Edit the material below by changing "Probetraining" to "Schnuppertraining" wherever it occurs, and reproduce all the lines with nothing else altered.
++++ Source records
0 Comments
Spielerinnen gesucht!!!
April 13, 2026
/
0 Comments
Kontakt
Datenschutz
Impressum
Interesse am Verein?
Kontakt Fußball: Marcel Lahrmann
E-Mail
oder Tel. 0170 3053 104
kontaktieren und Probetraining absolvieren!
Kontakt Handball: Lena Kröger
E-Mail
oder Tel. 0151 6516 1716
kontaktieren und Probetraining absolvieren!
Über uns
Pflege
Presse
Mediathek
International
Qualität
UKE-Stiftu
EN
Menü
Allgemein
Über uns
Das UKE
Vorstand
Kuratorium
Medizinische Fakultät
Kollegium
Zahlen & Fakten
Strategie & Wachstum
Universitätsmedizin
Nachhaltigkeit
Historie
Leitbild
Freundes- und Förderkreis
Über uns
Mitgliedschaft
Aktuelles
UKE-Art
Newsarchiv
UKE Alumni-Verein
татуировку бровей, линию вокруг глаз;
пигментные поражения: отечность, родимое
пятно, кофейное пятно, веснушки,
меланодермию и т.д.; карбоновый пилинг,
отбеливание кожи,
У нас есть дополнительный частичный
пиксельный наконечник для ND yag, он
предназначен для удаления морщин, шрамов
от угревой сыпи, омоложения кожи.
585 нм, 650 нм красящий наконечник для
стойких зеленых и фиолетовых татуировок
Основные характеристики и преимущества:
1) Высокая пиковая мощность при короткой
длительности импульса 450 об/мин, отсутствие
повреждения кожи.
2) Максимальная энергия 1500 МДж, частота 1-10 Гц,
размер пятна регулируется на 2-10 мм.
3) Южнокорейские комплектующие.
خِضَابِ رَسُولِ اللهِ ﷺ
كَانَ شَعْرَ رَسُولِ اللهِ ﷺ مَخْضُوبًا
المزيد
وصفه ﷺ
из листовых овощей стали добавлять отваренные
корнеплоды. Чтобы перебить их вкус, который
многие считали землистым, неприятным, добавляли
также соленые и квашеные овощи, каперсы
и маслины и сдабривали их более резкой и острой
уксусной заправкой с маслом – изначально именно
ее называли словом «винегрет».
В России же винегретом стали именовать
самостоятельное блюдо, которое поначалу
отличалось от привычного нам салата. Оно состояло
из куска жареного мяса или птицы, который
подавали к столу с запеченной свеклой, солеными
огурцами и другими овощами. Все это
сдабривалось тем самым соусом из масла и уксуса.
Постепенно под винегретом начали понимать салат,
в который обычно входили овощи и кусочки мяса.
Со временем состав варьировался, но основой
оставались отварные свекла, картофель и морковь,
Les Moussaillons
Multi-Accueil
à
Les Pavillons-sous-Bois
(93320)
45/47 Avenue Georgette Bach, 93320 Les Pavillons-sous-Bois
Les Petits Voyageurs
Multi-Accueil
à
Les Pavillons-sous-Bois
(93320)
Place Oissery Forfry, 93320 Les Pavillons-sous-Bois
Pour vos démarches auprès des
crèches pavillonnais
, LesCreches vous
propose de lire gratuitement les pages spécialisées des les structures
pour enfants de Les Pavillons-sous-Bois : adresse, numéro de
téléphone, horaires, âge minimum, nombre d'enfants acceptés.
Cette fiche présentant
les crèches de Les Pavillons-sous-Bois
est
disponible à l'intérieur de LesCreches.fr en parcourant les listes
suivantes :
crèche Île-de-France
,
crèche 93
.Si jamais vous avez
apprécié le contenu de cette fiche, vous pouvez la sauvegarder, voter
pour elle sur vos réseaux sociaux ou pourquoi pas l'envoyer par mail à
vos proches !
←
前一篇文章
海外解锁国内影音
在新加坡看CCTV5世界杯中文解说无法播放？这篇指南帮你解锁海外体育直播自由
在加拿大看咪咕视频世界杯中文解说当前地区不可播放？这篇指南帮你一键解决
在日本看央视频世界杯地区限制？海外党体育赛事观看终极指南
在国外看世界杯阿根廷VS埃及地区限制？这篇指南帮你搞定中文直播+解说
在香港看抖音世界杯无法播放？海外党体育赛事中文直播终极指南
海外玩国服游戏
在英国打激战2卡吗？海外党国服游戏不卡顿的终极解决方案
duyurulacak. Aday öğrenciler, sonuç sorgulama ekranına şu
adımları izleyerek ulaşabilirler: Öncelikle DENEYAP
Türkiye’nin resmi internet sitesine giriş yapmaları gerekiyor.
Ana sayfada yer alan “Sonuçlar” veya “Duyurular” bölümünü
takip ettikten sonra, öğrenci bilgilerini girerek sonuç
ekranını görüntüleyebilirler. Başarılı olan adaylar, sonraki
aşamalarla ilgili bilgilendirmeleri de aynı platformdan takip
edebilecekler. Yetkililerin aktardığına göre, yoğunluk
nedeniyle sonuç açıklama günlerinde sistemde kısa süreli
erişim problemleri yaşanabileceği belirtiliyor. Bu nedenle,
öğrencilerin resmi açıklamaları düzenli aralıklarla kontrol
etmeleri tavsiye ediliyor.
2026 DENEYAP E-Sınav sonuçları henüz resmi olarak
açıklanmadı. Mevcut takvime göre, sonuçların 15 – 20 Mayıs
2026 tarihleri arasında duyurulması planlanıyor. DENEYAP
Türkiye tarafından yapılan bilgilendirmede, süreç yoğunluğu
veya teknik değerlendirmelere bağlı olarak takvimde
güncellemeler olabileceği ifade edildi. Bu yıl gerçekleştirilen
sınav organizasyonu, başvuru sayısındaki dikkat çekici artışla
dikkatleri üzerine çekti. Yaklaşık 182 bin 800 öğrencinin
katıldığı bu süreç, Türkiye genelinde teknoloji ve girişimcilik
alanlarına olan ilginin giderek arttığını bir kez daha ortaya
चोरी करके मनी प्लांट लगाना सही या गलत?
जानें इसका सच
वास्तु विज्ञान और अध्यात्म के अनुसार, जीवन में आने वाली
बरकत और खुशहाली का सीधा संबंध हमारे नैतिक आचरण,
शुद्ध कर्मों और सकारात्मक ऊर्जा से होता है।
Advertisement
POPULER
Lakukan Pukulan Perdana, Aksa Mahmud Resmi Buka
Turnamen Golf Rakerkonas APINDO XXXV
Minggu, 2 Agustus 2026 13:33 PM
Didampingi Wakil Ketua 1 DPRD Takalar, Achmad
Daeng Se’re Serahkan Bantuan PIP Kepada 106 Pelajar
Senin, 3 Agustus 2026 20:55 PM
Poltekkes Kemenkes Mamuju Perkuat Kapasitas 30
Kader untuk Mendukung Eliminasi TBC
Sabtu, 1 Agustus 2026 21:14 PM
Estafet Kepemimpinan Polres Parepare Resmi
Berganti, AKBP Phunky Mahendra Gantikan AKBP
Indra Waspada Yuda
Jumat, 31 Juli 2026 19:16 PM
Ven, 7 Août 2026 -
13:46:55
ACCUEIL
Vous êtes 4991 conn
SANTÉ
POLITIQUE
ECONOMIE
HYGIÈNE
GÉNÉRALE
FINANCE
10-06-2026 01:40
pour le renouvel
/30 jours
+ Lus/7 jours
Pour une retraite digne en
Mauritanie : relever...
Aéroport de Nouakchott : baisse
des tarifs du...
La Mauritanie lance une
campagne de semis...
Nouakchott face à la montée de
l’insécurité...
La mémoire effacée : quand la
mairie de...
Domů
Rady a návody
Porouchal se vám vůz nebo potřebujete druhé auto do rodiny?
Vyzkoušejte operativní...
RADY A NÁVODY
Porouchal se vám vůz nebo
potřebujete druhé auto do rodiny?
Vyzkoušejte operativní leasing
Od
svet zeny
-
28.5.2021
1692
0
++++++++
> _Exercise solution_:
0 Comments
Spielerinnen gesucht!!!
April 13, 2026
/
0 Comments
Kontakt
Datenschutz
Impressum
Interesse am Verein?
Kontakt Fußball: Marcel Lahrmann
E-Mail
oder Tel. 0170 3053 104
kontaktieren und Schnuppertraining absolvieren!
Kontakt Handball: Lena Kröger
E-Mail
oder Tel. 0151 6516 1716
kontaktieren und Schnuppertraining absolvieren!
Über uns
Pflege
Presse
Mediathek
International
Qualität
UKE-Stiftu
EN
Menü
Allgemein
Über uns
Das UKE
Vorstand
Kuratorium
Medizinische Fakultät
Kollegium
Zahlen & Fakten
Strategie & Wachstum
Universitätsmedizin
Nachhaltigkeit
Historie
Leitbild
Freundes- und Förderkreis
Über uns
Mitgliedschaft
Aktuelles
UKE-Art
Newsarchiv
UKE Alumni-Verein
татуировку бровей, линию вокруг глаз;
пигментные поражения: отечность, родимое
пятно, кофейное пятно, веснушки,
меланодермию и т.д.; карбоновый пилинг,
отбеливание кожи,
У нас есть дополнительный частичный
пиксельный наконечник для ND yag, он
предназначен для удаления морщин, шрамов
от угревой сыпи, омоложения кожи.
585 нм, 650 нм красящий наконечник для
стойких зеленых и фиолетовых татуировок
Основные характеристики и преимущества:
1) Высокая пиковая мощность при короткой
длительности импульса 450 об/мин, отсутствие
повреждения кожи.
2) Максимальная энергия 1500 МДж, частота 1-10 Гц,
размер пятна регулируется на 2-10 мм.
3) Южнокорейские комплектующие.
خِضَابِ رَسُولِ اللهِ ﷺ
كَانَ شَعْرَ رَسُولِ اللهِ ﷺ مَخْضُوبًا
المزيد
وصفه ﷺ
из листовых овощей стали добавлять отваренные
корнеплоды. Чтобы перебить их вкус, который
многие считали землистым, неприятным, добавляли
также соленые и квашеные овощи, каперсы
и маслины и сдабривали их более резкой и острой
уксусной заправкой с маслом – изначально именно
ее называли словом «винегрет».
В России же винегретом стали именовать
самостоятельное блюдо, которое поначалу
отличалось от привычного нам салата. Оно состояло
из куска жареного мяса или птицы, который
подавали к столу с запеченной свеклой, солеными
огурцами и другими овощами. Все это
сдабривалось тем самым соусом из масла и уксуса.
Постепенно под винегретом начали понимать салат,
в который обычно входили овощи и кусочки мяса.
Со временем состав варьировался, но основой
оставались отварные свекла, картофель и морковь,
Les Moussaillons
Multi-Accueil
à
Les Pavillons-sous-Bois
(93320)
45/47 Avenue Georgette Bach, 93320 Les Pavillons-sous-Bois
Les Petits Voyageurs
Multi-Accueil
à
Les Pavillons-sous-Bois
(93320)
Place Oissery Forfry, 93320 Les Pavillons-sous-Bois
Pour vos démarches auprès des
crèches pavillonnais
, LesCreches vous
propose de lire gratuitement les pages spécialisées des les structures
pour enfants de Les Pavillons-sous-Bois : adresse, numéro de
téléphone, horaires, âge minimum, nombre d'enfants acceptés.
Cette fiche présentant
les crèches de Les Pavillons-sous-Bois
est
disponible à l'intérieur de LesCreches.fr en parcourant les listes
suivantes :
crèche Île-de-France
,
crèche 93
.Si jamais vous avez
apprécié le contenu de cette fiche, vous pouvez la sauvegarder, voter
pour elle sur vos réseaux sociaux ou pourquoi pas l'envoyer par mail à
vos proches !
←
前一篇文章
海外解锁国内影音
在新加坡看CCTV5世界杯中文解说无法播放？这篇指南帮你解锁海外体育直播自由
在加拿大看咪咕视频世界杯中文解说当前地区不可播放？这篇指南帮你一键解决
在日本看央视频世界杯地区限制？海外党体育赛事观看终极指南
在国外看世界杯阿根廷VS埃及地区限制？这篇指南帮你搞定中文直播+解说
在香港看抖音世界杯无法播放？海外党体育赛事中文直播终极指南
海外玩国服游戏
在英国打激战2卡吗？海外党国服游戏不卡顿的终极解决方案
duyurulacak. Aday öğrenciler, sonuç sorgulama ekranına şu
adımları izleyerek ulaşabilirler: Öncelikle DENEYAP
Türkiye’nin resmi internet sitesine giriş yapmaları gerekiyor.
Ana sayfada yer alan “Sonuçlar” veya “Duyurular” bölümünü
takip ettikten sonra, öğrenci bilgilerini girerek sonuç
ekranını görüntüleyebilirler. Başarılı olan adaylar, sonraki
aşamalarla ilgili bilgilendirmeleri de aynı platformdan takip
edebilecekler. Yetkililerin aktardığına göre, yoğunluk
nedeniyle sonuç açıklama günlerinde sistemde kısa süreli
erişim problemleri yaşanabileceği belirtiliyor. Bu nedenle,
öğrencilerin resmi açıklamaları düzenli aralıklarla kontrol
etmeleri tavsiye ediliyor.
2026 DENEYAP E-Sınav sonuçları henüz resmi olarak
açıklanmadı. Mevcut takvime göre, sonuçların 15 – 20 Mayıs
2026 tarihleri arasında duyurulması planlanıyor. DENEYAP
Türkiye tarafından yapılan bilgilendirmede, süreç yoğunluğu
veya teknik değerlendirmelere bağlı olarak takvimde
güncellemeler olabileceği ifade edildi. Bu yıl gerçekleştirilen
sınav organizasyonu, başvuru sayısındaki dikkat çekici artışla
dikkatleri üzerine çekti. Yaklaşık 182 bin 800 öğrencinin
katıldığı bu süreç, Türkiye genelinde teknoloji ve girişimcilik
alanlarına olan ilginin giderek arttığını bir kez daha ortaya
चोरी करके मनी प्लांट लगाना सही या गलत?
जानें इसका सच
वास्तु विज्ञान और अध्यात्म के अनुसार, जीवन में आने वाली
बरकत और खुशहाली का सीधा संबंध हमारे नैतिक आचरण,
शुद्ध कर्मों और सकारात्मक ऊर्जा से होता है।
Advertisement
POPULER
Lakukan Pukulan Perdana, Aksa Mahmud Resmi Buka
Turnamen Golf Rakerkonas APINDO XXXV
Minggu, 2 Agustus 2026 13:33 PM
Didampingi Wakil Ketua 1 DPRD Takalar, Achmad
Daeng Se’re Serahkan Bantuan PIP Kepada 106 Pelajar
Senin, 3 Agustus 2026 20:55 PM
Poltekkes Kemenkes Mamuju Perkuat Kapasitas 30
Kader untuk Mendukung Eliminasi TBC
Sabtu, 1 Agustus 2026 21:14 PM
Estafet Kepemimpinan Polres Parepare Resmi
Berganti, AKBP Phunky Mahendra Gantikan AKBP
Indra Waspada Yuda
Jumat, 31 Juli 2026 19:16 PM
Ven, 7 Août 2026 -
13:46:55
ACCUEIL
Vous êtes 4991 conn
SANTÉ
POLITIQUE
ECONOMIE
HYGIÈNE
GÉNÉRALE
FINANCE
10-06-2026 01:40
pour le renouvel
/30 jours
+ Lus/7 jours
Pour une retraite digne en
Mauritanie : relever...
Aéroport de Nouakchott : baisse
des tarifs du...
La Mauritanie lance une
campagne de semis...
Nouakchott face à la montée de
l’insécurité...
La mémoire effacée : quand la
mairie de...
Domů
Rady a návody
Porouchal se vám vůz nebo potřebujete druhé auto do rodiny?
Vyzkoušejte operativní...
RADY A NÁVODY
Porouchal se vám vůz nebo
potřebujete druhé auto do rodiny?
Vyzkoušejte operativní leasing
Od
svet zeny
-
28.5.2021
1692
0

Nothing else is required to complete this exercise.